Ein Artikel von Ulrich Buckenlei
Künstliche Intelligenz konnte bisher vor allem Inhalte erzeugen, die Menschen anschließend in anderen Programmen weiterverarbeiteten. GPT-6 Astra verändert dieses Prinzip: Die KI erkennt, was auf dem Bildschirm geschieht, und bedient Software selbst mit Maus und Tastatur. Damit wird sie vom digitalen Assistenten zum aktiven Anwender.

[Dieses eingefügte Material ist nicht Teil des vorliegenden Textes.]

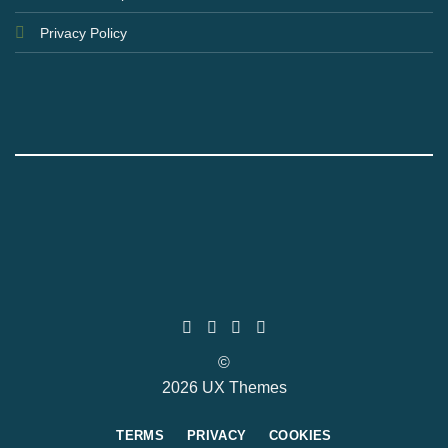
Privacy Policy
©
2026 UX Themes
TERMS
PRIVACY
COOKIES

Besonders interessant wird diese Fähigkeit bei professioneller 3D-Software. Erste Beispiele zeigen, wie die KI selbstständig Arbeitsschritte ausführt und dreidimensionale Modelle oder Animationen erstellt. Statt nur Code oder Anweisungen vorzuschlagen, arbeitet das System direkt in der Anwendung. Grenzen bestehen noch bei Zuverlässigkeit, komplexen Aufgaben und längeren Arbeitsabläufen.
Für Unternehmen könnte daraus eine neue Form der Automatisierung entstehen. Wenn KI vorhandene Software wie ein Mensch bedienen kann, lassen sich auch Prozesse automatisieren, für die bisher spezielle Schnittstellen oder individuelle Programmierung nötig waren. Gerade in 3D, Engineering und digitalen Produktionsprozessen eröffnet das neue Möglichkeiten für effizientere Arbeitsabläufe.